Even the success of the Seattle Sounders, winning two U.S. Open Cup championships and becoming the model for expansion success, doesn't resonate beyond a select audience. Creating a world-respected soccer atmosphere is an achievement fans in Seattle take great pride about. Yet, it remains a blip on a broader scale.

That's why this group of Seahawks has taken hold of Seattle and the entire Pacific Northwest the same way music like Nirvana, Soundgarden, Pearl Jam, and others swallowed the region in the late 1980s and early '90s.

They have fun. They dance. They brag. They ride the thin border between confident and cocky, and their coach encourages all those traits.

They are the antithesis of what Seattle has been. And because of that, their legions have grown exponentially. The "12th Man" is real – sometimes overly so – and has engulfed far more than just Seattle and the Puget Sound region.

"We have the best sports fans in America, and to be able to give them this opportunity to play in the Super Bowl, possibly win a Super Bowl, that would be huge for this whole state," said Seahawks wide receiver Jermaine Kearse, one of two Washington natives on the roster. "They've had our backs through the losses, through the wins, through the ups and the downs. They deserve it just as much."

This version of the Seahawks also differs because they've managed so far to meet the expectations heaped upon them.
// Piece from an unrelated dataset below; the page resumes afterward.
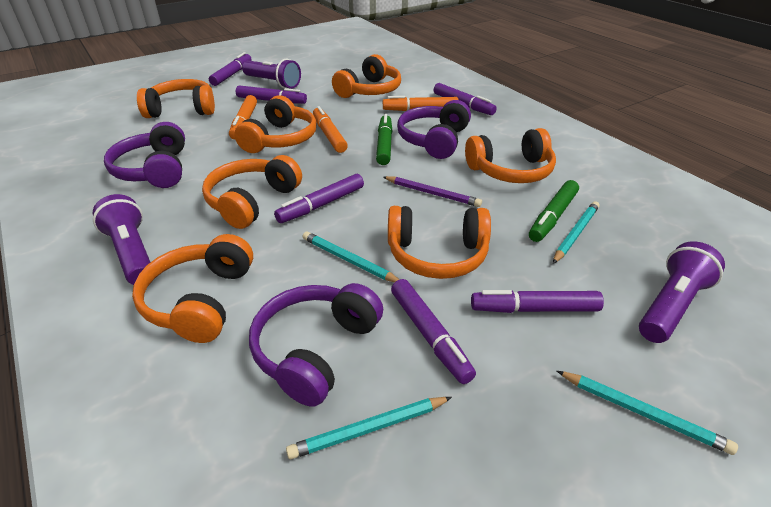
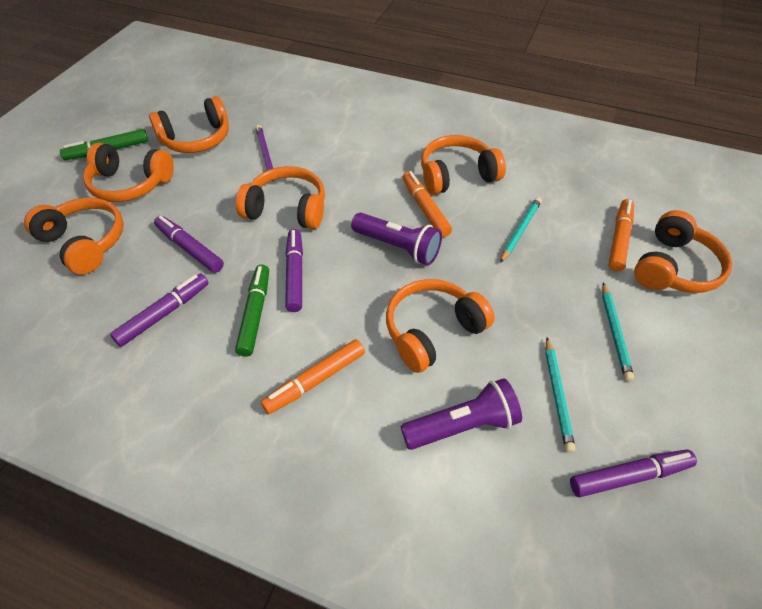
purple flashlight: [93,194,150,285] [242,59,301,89] [639,241,725,343] = 3 -> [351,213,442,265] [401,378,522,450] = 2
purple headphones: [104,122,185,188] [249,283,383,407] [397,100,471,159] = 3 -> none = 0
purple marker: [209,52,251,86] [236,85,307,104] [274,174,364,223] [391,279,476,384] [434,83,497,115] [471,290,604,313] = 6 -> [110,274,209,347] [154,216,224,273] [285,229,303,312] [570,449,697,497] = 4
turquoise pencil: [286,397,452,459] [302,231,399,283] [553,201,600,264] [557,371,738,455] = 4 -> [500,197,542,263] [545,338,576,453] [602,283,634,381] = 3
They haven't teased, as teams in the past 20 years have.

They are not the 1994 Seattle SuperSonics, who had the best record in the NBA during the regular season then became the first No. 1 seed to lose to a No. 8 seed in the opening round of the playoffs.

They aren't the 1995 Seattle Mariners, a feel-good story that helped save baseball in the Northwest by rallying from 13 games behind in August to win the AL West title then stunned the New York Yankees in a five-game division series victory, but could go no further.

They're not the 1996 Sonics, who had the misfortune of running into the 72-win Bulls in the NBA finals.

And they aren't the 2001 Mariners, who tied the major league record with 116 regular-season wins, but had no answer for the Yankees in the postseason.

It wasn't that long ago sports in Seattle had sunk to a point where it was in consideration as the most miserable sports town in the country.

The 2008 year was exceptionally bad, the uppercuts coming one after another.

It all started with the Sonics leaving Seattle after 41 years and relocating to Oklahoma City in the summer of 2008, a blow with wounds that still sting more than 5 years later. The Mariners lost 101 games with a payroll of more than $100 million. The University of Washington football team went 0-12 during the 2008 season, and the Seahawks were 4-12.

There is optimism on the horizon – beyond just the Seahawks. There remain hopes of the NBA coming back, and with it, an NHL franchise. The Mariners lured Robinson Cano away from New York as a free agent in the offseason. And the Sounders have one of the best American players in Clint Dempsey.

Yet all that hope will have a crowning achievement if the Seahawks can beat Denver and claim their first Super Bowl title.